Thanks for the feedback Woodnthings...I usually do when others haven't already...Nor do I think :vs_worry: the OP owns Mafell or Festool rail based tools...So I think just mentioning a "rail saw" would lead them in that direction if they wish to possibly try it...

As for "pictures" of tools and shop, I don't do that when the tools don't belong to me personally but are "shop tools" collectively. That's part of the reason I have never posted in "what did you do today" or "show us your shop." I share my space with others, and we have all suffered some rather significant losses in our careers from theft. I personally have lost over $50K and will not ever allow that to happen again if I can help it at all!!! I would also share that many (most?) of my clients are rather exclusive and privacy is paramount to not only their personal lives but my professional bearing...

When I can post more details about something, I always do, and my "name" in quotes in "google images" displays quite a bit if every interested...

Thanks again for the feedback...:vs_cool::vs_cool::vs_cool:


----------



## olehunter234 (Nov 19, 2016)

if you ever want to edge glue native red cedar it should not go across a jointer. it will pull the knots . a nice sharp table saw and edge striatning jig will make a great glue joint.


----------



## woodnthings (Jan 24, 2009)

*the longer the better ........*

In the case of jointer beds, longer is better, in fact, a 6 ft infeed and outfeed bed would be perfect. The closest I've come to that is this:
Using 2 Harbor Freight support rollers with adjustable height,
remove the rollers and replace them with a 2" x 12" plank on either side of the table.. . To remove the rollers from the stands just push in on the pin, it's spring loaded, and the roller will pop out. Bevel the edge of the plank to avoid the work hanging up on it. The height is easily adjustable on these stands.
 


You can level out the plank to the outfeed table with a an 8 ft straight edge. It must be level because any variation will cause the cutterhead to remove too much material or skip it entirely. The plank does a better job supporting the work because there is no gap to bridge. You can bump it right up to the end of the outfeed table. :vs_cool:


----------



## Steve Neul (Sep 2, 2011)

I've always wanted to build a machine that was like a cross between a bandsaw mill and a jointer where the board is clamped down flat and you draw the jointer head across the edge of the wood. It wouldn't be that difficult to make except for space to set it up.
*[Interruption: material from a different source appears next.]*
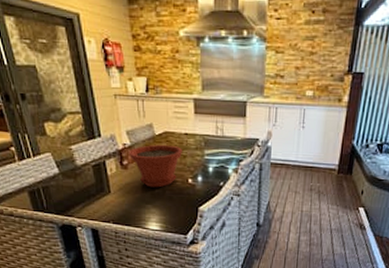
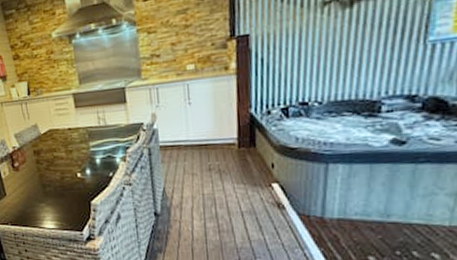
plant pot: present [128,144,182,188] -> none [18,141,68,186]

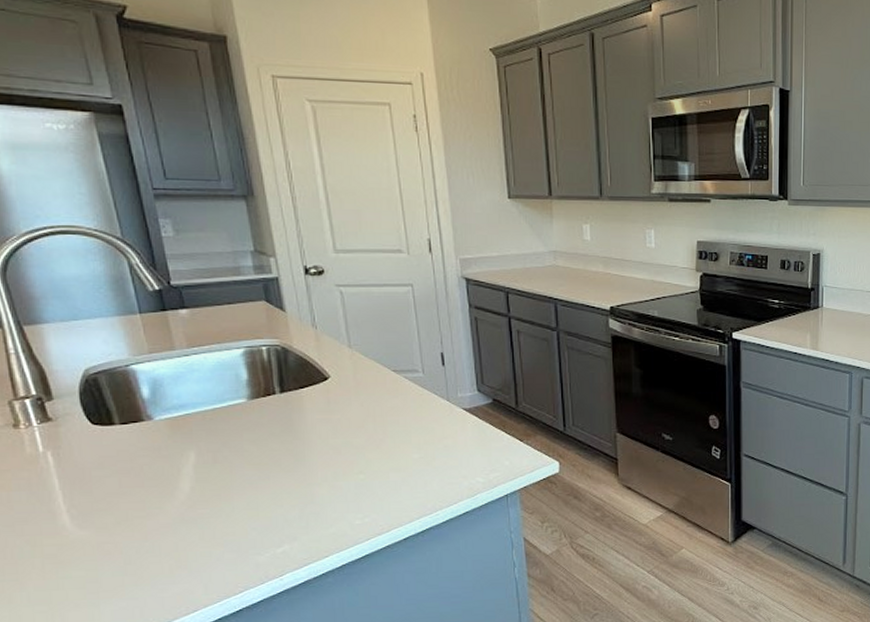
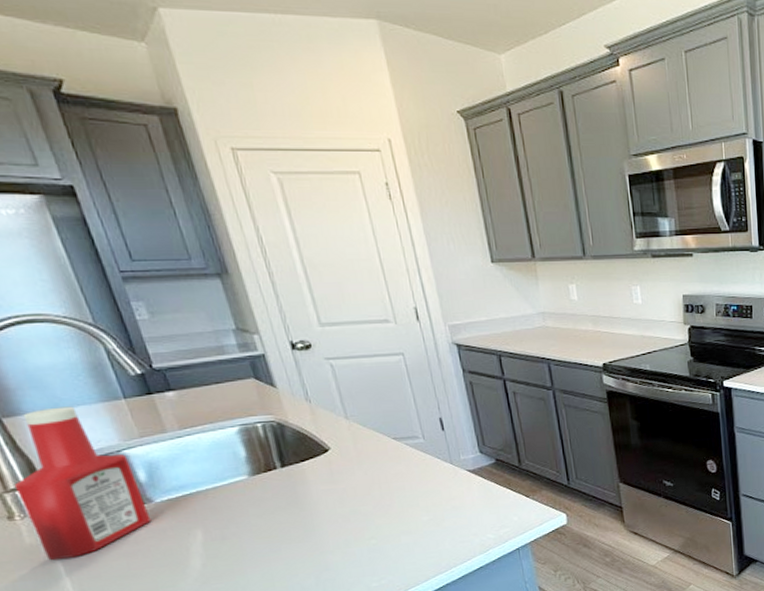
ketchup bottle: none [24,318,148,473] -> present [13,406,152,561]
If I jointed long wood frequently I would be more likely to do try it.


----------



## fareastern (Sep 19, 2014)

How about a No 7 plane and a good straight edge?Reading the original post I have doubts about whether the machine in question will ever be accurate without a major rebuild.If you have a 1/32 gap on each board over a 4 foot length it follows that you would have a 1/16 gap by putting those two pieces together at 4 feet long.Extend the length to 11 feet and it gets very much worse I suppose it wouldn't be that hard to calculate the radius that such a chordal deviation would define but for this project it is clearly excessive.


To try using a saw for the job requires that the wood is supported and that the wood is thick enough that any splintering can be cleaned up later-not that I would be in a rush to plane off the depth of the splintering.You might have to find a tame owner of a drum sander for that.


Making a straight edge long enough to span the boards and using it in conjunction with a pair of them to achieve verification that all three are good is a useful skill to have and a sharp plane used for a morning should bet you a lot closer than you are at present.


----------



## TimPa (Jan 27, 2010)

OP when you have jointed the edges of 2 boards as you have, and you don't have the straight edge with the needed length to determine where the error is, try a string stretched taught to help see. a string won't lie...


----------